O'Rielly Defends FCC Against Sinclair-Bias Charges - Broadcasting & Cable
Calls suggestion commission was favoring one company 'misguided fantasy'

FCC Commissioner Michael O'Rielly has come to the strong defense of FCC and Sinclair against allegations that the former is helping the latter.

In a blog post Friday (May 18), O'Rielly tried to dispel what he called the false narrative that "everything the Commission has done in the media space over the last 17 months has been to benefit one company, in this case Sinclair Broadcast Group."

He called that "misguided fantasy" perplexing to all the non-Sinclair stations that have benefited from FCC actions.

O'Rielly said it was time to put the assertions of an FCC Sinclair bias in the proper context, which he said was "a rhetorical tool designed to divert attention from opponents’ lack of substantive objections to the underlying [FCC] policies, combined with what seemingly appears to be an extreme personal dislike for the company itself."

Related: Democratic Sens. Seek FCC Freeze on Media Decisions

Those policies include reinstating the UHF discount, which made Sinclair's proposed purchase of Tribune possible, and approving a rollout of the ATSC 3.0 advanced TV transmission standard, which Sinclair was pitching and for which the company has a handful of patents. The FCC has come to no conclusion yet on whether the Tribune deal is in the public interest.

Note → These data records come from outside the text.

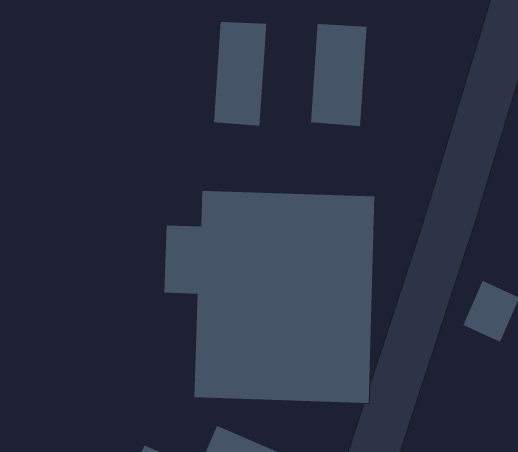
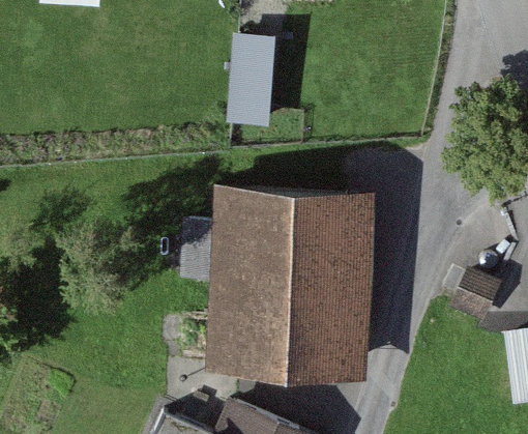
building: [310,23,367,127] -> none

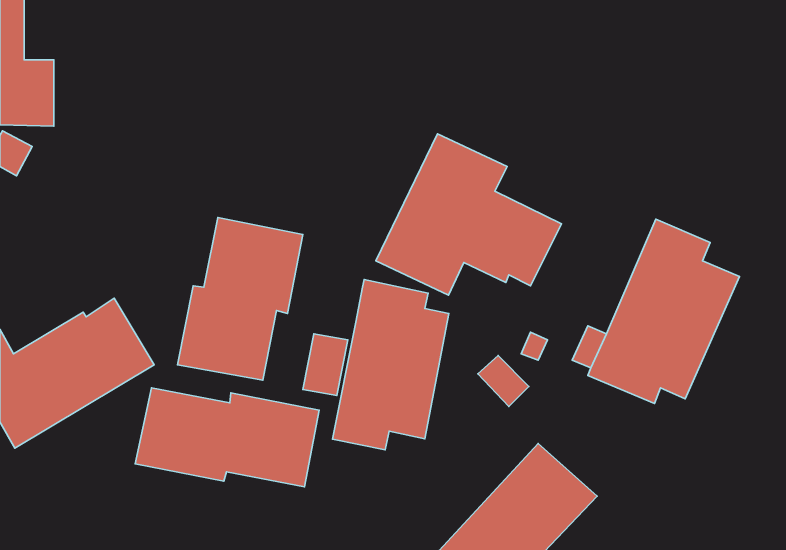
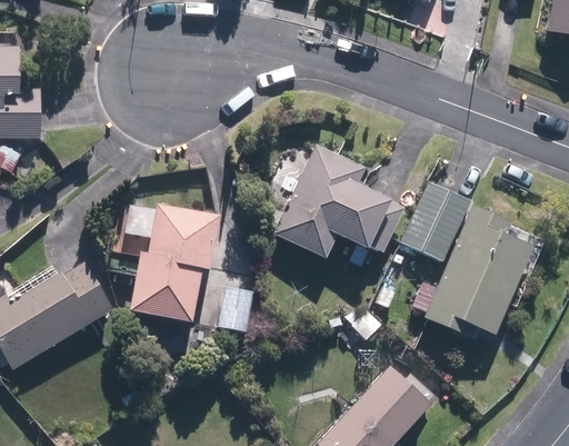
building: none -> [401,180,471,261]
building: [333,279,449,450] -> none
building: [135,388,319,487] -> none

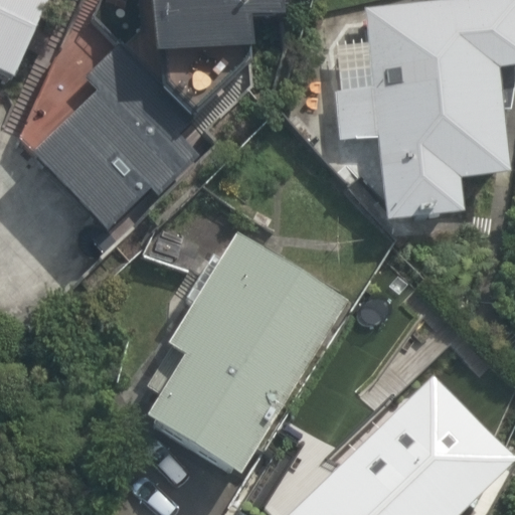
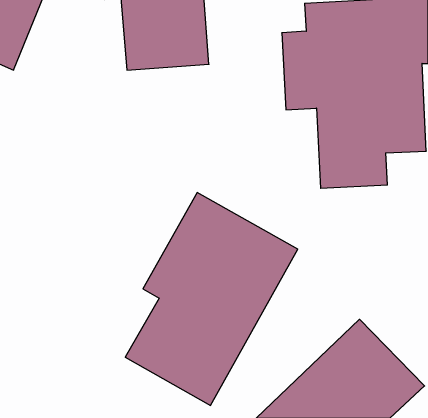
building: [26,58,168,217] -> none

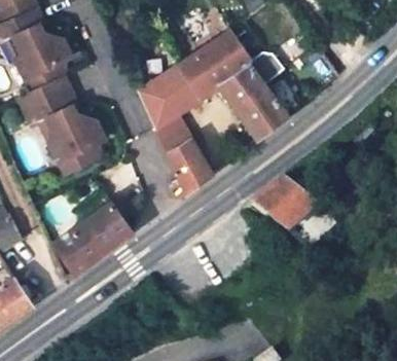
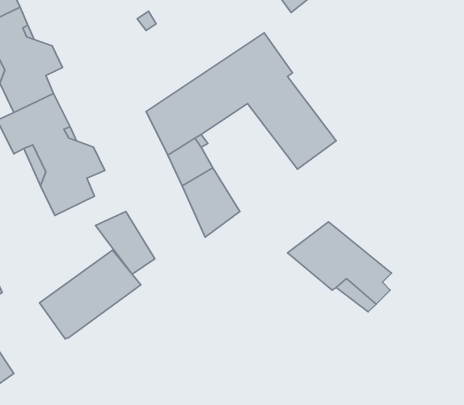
building: none -> [95,211,155,274]

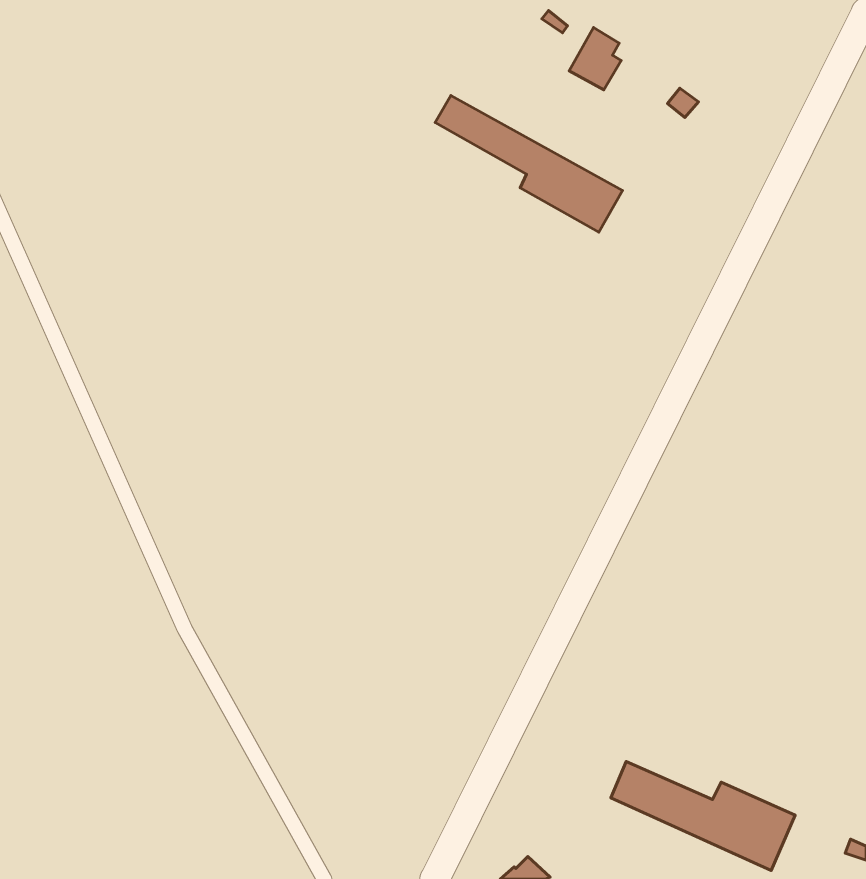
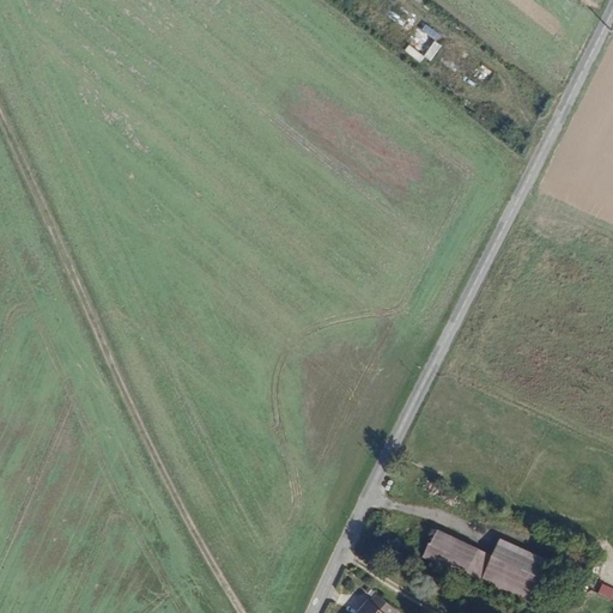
building: [435,96,623,232] -> none

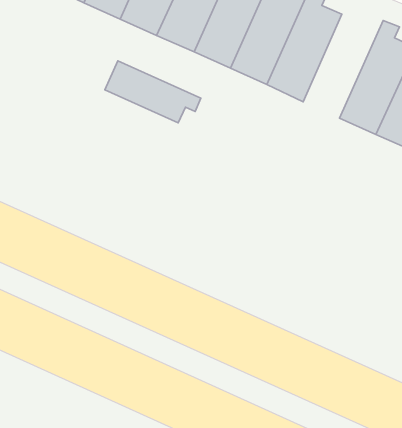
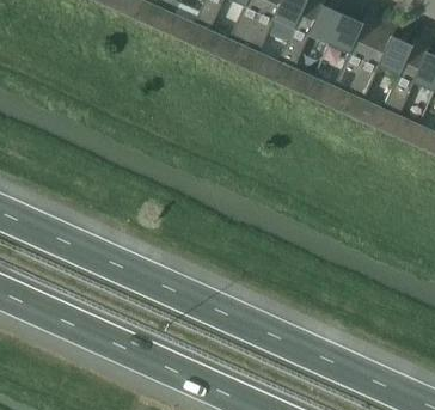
building: none -> [308,13,385,114]
building: [105,61,201,123] -> none

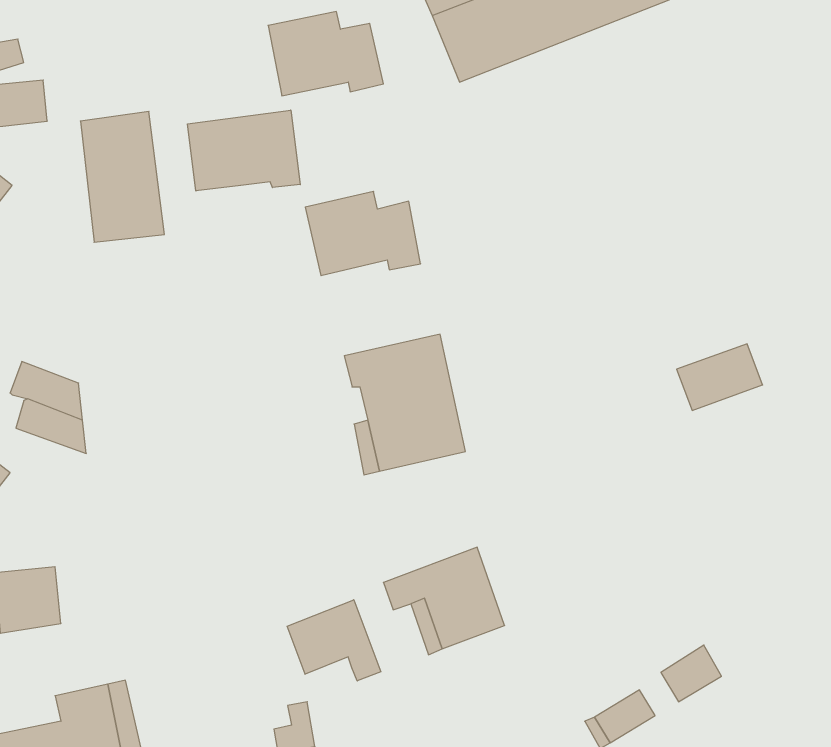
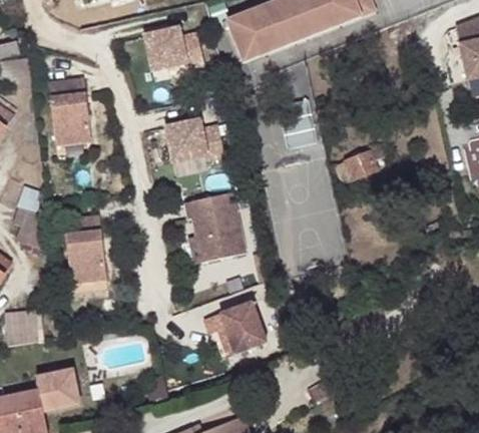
building: [188,110,300,191] -> none
building: [677,344,763,410] -> [336,148,380,182]
building: none -> [63,214,106,282]
building: [287,600,381,681] -> none

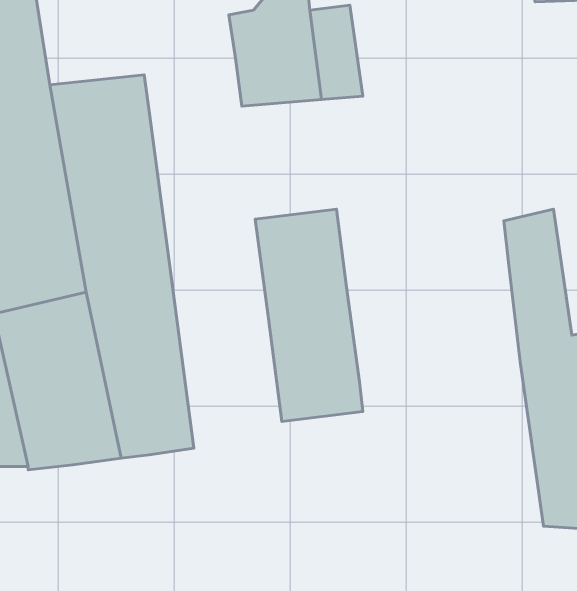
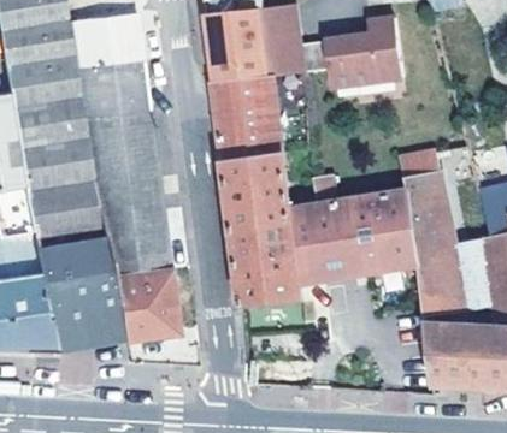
building: none -> [66,10,142,65]
building: none -> [320,23,399,94]
building: none -> [213,76,282,162]
building: none -> [289,176,415,280]

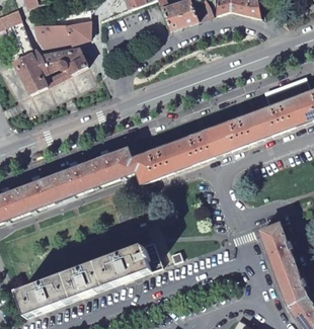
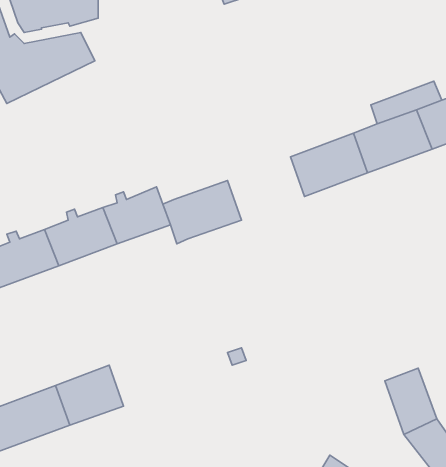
building: [172,129,222,169] -> none
building: [259,224,295,272] -> none
building: [96,242,164,289] -> none

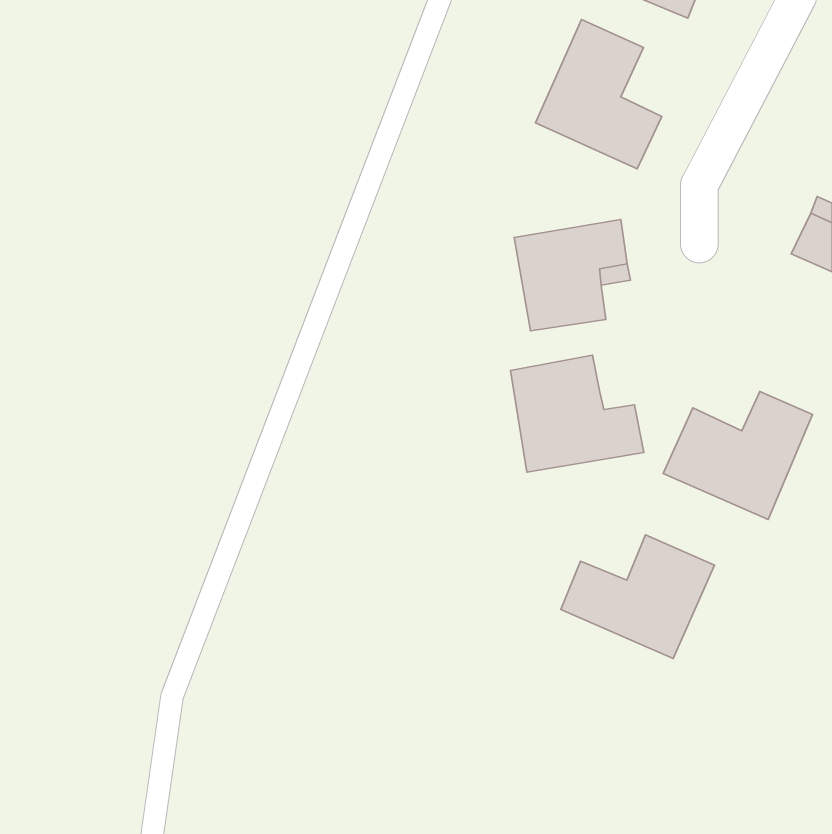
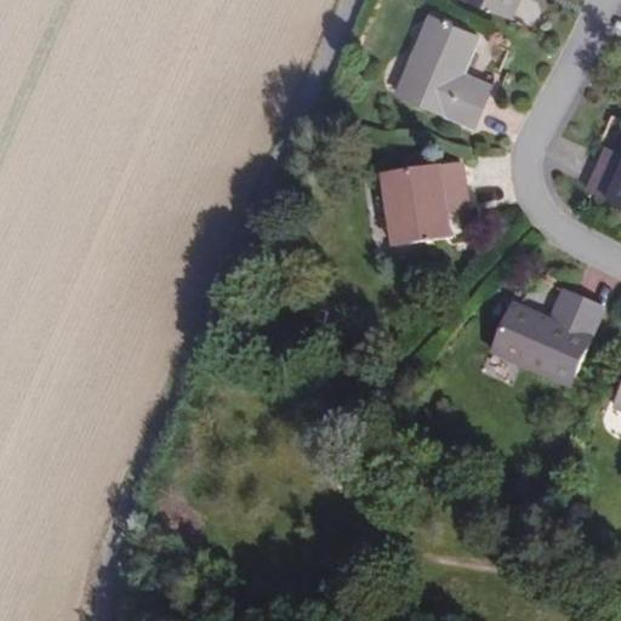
building: [510,355,644,472] -> none
building: [561,535,714,658] -> none

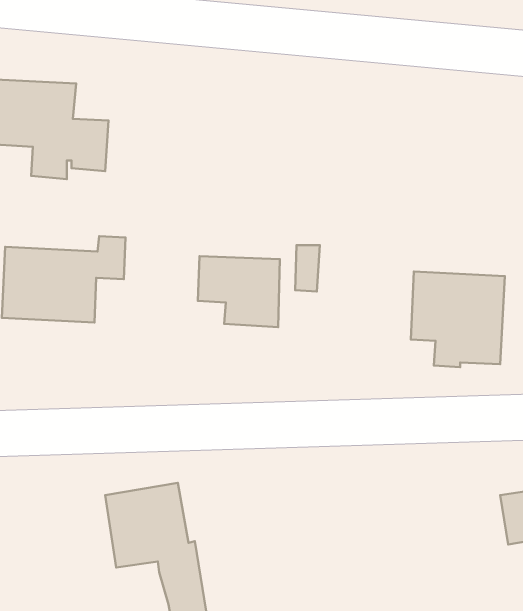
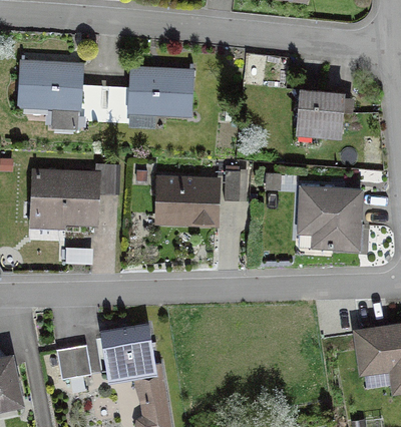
building: none -> [106,68,192,123]
building: none -> [298,89,344,130]
building: none -> [57,344,91,379]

"The Commission’s actions under Chairman Pai’s leadership have been designed to reduce the labyrinth of outdated and costly media rules that no longer make sense today. This is vital in the current marketplace where television broadcasters are not competing solely amongst each other, but, also, with cable networks and major over-the-top platforms like Netflix and Amazon."

O'Rielly went point by point on issues attributed to favoritism toward Sinclair, providing alternative explanations, which he said he hoped would eliminate an notions for FCC favoritism toward the company.

After taking the issues point, but point, he said the FCC's actions "either didn’t help Sinclair in any capacity or was done to relieve the entire broadcast industry of a burden," with Sinclair aid either residual or unintentional.

It remains to be seen if the groups pushing hard for the Tribune deal's demise, or Hil  Dems convinced of a pro-Sinclair bias, will be persuaded.